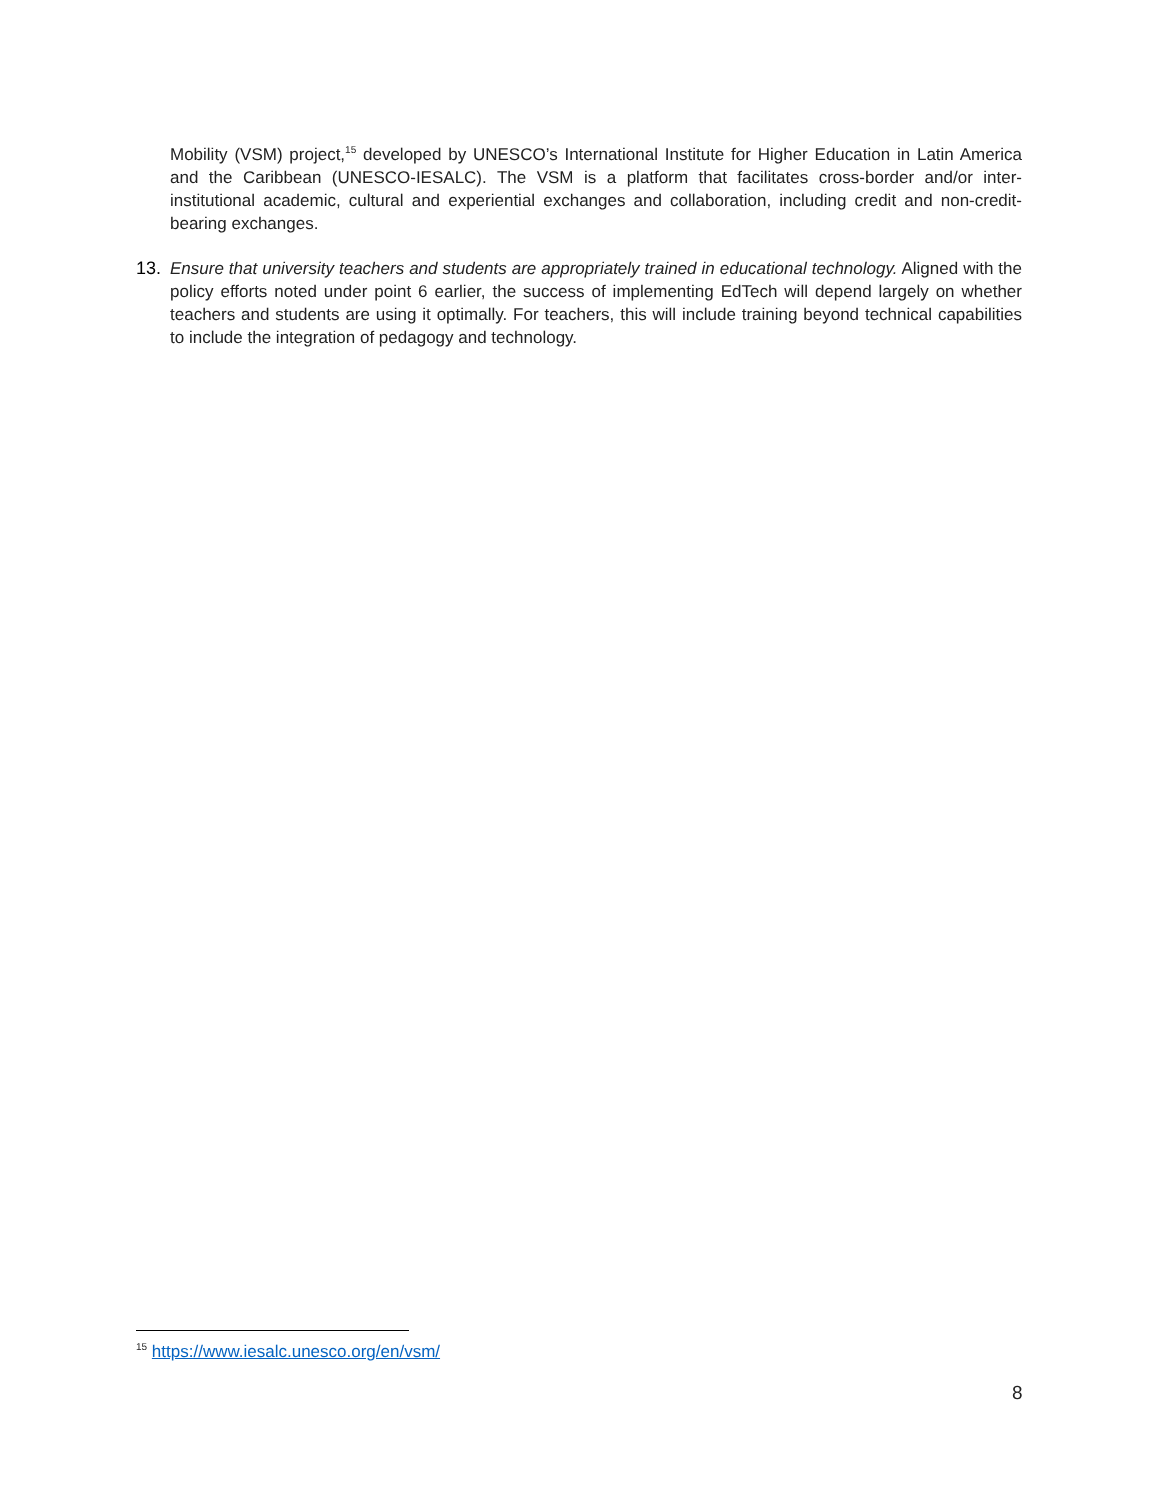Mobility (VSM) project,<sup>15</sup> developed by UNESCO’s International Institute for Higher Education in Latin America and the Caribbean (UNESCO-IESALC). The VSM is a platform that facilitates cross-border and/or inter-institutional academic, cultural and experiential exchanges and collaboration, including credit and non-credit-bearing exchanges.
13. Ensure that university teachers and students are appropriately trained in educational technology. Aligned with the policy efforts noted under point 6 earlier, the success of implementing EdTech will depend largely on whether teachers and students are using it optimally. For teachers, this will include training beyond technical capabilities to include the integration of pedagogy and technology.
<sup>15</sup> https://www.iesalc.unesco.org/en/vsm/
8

========

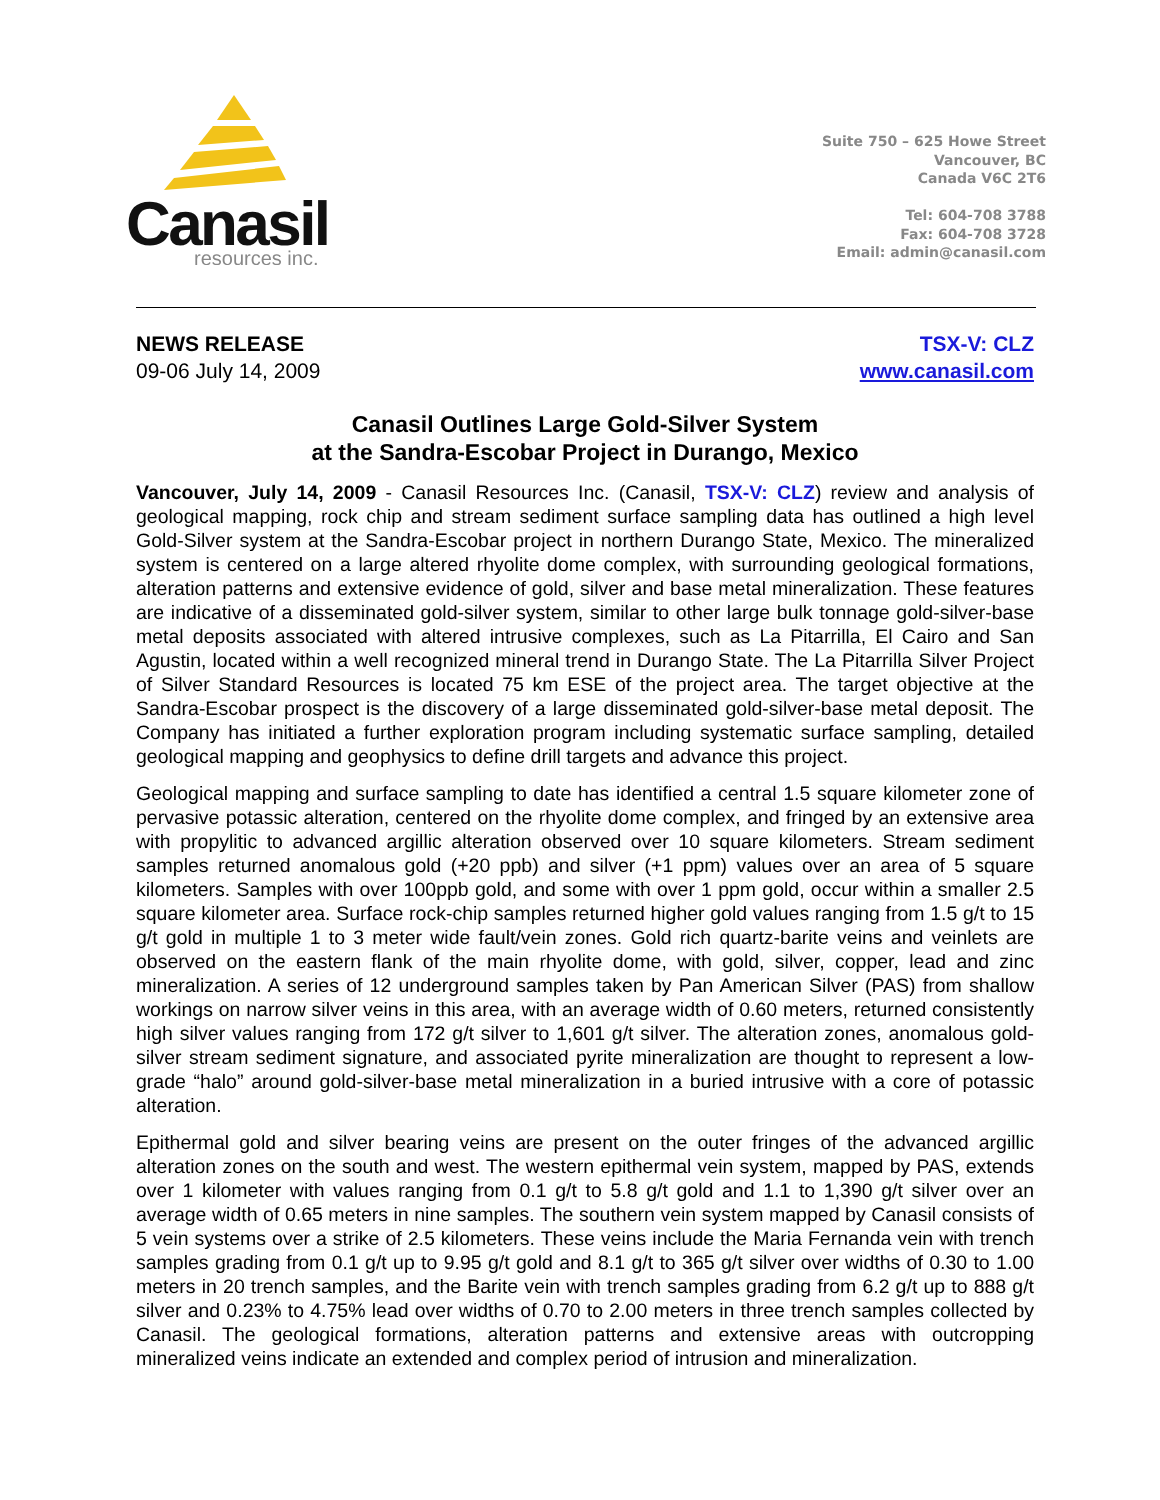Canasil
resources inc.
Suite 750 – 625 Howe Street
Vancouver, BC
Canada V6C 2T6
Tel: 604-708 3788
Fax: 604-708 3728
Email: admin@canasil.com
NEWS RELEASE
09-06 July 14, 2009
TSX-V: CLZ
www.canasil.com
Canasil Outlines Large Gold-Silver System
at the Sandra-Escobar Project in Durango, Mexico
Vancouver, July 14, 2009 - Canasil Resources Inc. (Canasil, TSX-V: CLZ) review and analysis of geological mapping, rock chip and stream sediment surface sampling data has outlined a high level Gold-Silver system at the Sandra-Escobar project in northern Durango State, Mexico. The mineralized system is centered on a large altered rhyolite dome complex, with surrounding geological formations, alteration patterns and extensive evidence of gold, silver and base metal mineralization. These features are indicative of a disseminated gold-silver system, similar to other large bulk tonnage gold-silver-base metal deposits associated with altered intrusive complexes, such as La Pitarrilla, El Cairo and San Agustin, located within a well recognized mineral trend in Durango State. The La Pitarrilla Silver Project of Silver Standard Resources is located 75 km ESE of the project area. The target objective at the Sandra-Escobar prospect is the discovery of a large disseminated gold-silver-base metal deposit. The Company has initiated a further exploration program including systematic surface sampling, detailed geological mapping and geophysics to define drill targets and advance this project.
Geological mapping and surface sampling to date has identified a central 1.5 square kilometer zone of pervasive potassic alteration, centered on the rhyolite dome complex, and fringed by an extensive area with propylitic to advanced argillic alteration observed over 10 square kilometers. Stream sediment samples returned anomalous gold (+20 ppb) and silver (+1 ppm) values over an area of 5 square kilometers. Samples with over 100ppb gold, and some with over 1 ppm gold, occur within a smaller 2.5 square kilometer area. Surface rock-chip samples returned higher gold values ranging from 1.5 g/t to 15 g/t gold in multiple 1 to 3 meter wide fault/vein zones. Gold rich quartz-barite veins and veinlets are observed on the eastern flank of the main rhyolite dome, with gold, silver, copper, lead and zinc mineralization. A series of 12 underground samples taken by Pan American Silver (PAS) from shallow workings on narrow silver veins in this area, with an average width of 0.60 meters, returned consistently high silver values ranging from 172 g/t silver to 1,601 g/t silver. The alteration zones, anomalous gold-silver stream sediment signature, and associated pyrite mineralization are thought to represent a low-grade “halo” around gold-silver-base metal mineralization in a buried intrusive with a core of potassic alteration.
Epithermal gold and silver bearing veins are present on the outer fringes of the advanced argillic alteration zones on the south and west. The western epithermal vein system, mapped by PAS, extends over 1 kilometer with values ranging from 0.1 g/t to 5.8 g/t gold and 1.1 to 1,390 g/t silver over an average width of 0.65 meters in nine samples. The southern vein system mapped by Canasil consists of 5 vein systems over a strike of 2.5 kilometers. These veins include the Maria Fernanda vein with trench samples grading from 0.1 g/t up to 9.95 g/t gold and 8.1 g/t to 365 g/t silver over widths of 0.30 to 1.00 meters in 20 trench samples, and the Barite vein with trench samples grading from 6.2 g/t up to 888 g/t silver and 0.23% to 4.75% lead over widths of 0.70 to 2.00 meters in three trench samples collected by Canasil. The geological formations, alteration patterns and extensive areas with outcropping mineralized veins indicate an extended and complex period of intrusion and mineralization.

========

Taking the records above, retype every line from the one with "NEWS RELEASE" down to the one with "at the Sandra-Escobar Project in Durango, Mexico", exactly and with nothing else.

NEWS RELEASE
09-06 July 14, 2009
TSX-V: CLZ
www.canasil.com
Canasil Outlines Large Gold-Silver System
at the Sandra-Escobar Project in Durango, Mexico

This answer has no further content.